Most immigration proceedings are civil matters, though crimes committed to enter the United States, including fraud or evasion of border enforcement, are still subject to criminal charges. As immigration proceedings are civil matters, immigrants do not receive Sixth Amendment protections such as the right to counsel and the right to a jury trial, though Fifth Amendment protections have been found to apply.[54][55] As removal proceedings are conducted by an executive agency, they are under the jurisdiction of the executive branch rather than the judicial branch of government. The Attorney General has authority over immigration courts, and appeals are heard by the Board of Immigration Appeals.[55] Some have called for immigration courts to be moved to the judicial branch to prevent abuse by strengthening separation of powers.[56][57]

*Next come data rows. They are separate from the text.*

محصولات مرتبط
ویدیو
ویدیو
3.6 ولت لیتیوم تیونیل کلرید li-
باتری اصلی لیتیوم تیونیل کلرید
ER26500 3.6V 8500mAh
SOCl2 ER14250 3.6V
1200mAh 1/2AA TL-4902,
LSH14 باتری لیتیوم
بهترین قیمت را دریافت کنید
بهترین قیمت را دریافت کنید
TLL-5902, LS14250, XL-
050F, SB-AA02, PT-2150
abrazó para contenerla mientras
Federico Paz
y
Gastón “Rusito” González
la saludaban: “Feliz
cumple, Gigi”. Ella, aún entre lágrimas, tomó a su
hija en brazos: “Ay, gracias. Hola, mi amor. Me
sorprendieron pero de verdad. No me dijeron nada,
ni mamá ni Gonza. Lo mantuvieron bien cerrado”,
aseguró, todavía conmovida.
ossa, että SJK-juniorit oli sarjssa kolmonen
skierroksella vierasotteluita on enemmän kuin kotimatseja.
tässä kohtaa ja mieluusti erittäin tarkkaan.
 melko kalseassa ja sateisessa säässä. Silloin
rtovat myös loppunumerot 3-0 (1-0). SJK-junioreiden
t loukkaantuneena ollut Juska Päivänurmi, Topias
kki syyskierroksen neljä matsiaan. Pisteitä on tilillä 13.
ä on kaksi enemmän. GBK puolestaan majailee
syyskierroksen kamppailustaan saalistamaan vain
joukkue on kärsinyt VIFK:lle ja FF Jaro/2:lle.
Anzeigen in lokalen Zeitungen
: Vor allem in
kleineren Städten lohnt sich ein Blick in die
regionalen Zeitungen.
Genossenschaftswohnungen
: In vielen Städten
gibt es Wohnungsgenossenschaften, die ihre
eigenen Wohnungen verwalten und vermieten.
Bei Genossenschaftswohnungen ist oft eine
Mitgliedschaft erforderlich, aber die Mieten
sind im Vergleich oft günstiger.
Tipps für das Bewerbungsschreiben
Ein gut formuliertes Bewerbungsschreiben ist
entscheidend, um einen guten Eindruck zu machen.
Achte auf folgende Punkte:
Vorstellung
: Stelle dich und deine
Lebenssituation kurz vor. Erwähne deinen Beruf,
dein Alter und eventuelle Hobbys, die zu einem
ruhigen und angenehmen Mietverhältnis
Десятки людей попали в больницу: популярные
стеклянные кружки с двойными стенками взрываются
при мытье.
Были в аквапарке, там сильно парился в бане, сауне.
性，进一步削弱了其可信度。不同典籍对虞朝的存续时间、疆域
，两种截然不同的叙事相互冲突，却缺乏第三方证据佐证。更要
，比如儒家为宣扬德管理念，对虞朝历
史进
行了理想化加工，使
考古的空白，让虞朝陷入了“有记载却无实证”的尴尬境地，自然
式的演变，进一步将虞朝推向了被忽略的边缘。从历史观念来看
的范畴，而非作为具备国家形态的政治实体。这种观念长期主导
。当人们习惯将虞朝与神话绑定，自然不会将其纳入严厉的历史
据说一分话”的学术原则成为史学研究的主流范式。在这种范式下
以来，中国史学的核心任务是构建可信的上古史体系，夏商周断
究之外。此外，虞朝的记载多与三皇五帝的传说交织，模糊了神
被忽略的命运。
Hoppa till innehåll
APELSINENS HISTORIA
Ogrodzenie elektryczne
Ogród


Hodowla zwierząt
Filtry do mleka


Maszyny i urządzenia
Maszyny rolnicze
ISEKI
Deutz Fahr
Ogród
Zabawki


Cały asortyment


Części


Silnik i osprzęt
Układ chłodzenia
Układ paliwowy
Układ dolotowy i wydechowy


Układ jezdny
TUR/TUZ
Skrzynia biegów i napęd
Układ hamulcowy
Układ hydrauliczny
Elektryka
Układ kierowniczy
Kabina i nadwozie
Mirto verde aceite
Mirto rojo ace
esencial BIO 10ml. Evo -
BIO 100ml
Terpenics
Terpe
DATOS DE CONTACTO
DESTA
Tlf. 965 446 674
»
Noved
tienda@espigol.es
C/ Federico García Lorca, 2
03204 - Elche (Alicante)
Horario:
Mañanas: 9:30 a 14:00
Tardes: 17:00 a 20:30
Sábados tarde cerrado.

Whether people who are awaiting a decision on their deportation are detained or released to live in the United States in the meantime (possibly paying bail) is a matter of both law and discretion of the Justice Department. The policy has varied over time and differs for those with crimes (including entry outside an official checkpoint) versus civil infractions. The 2001 Supreme Court case Zadvydas v. Davis held that immigrants who cannot be deported because no country will accept them cannot be detained indefinitely. In some cases, immigrants may be subject to an expedited removal, resulting in removal without the involvement of an immigration court. Immigrants subject to removal proceedings may also withdraw an application or voluntarily depart.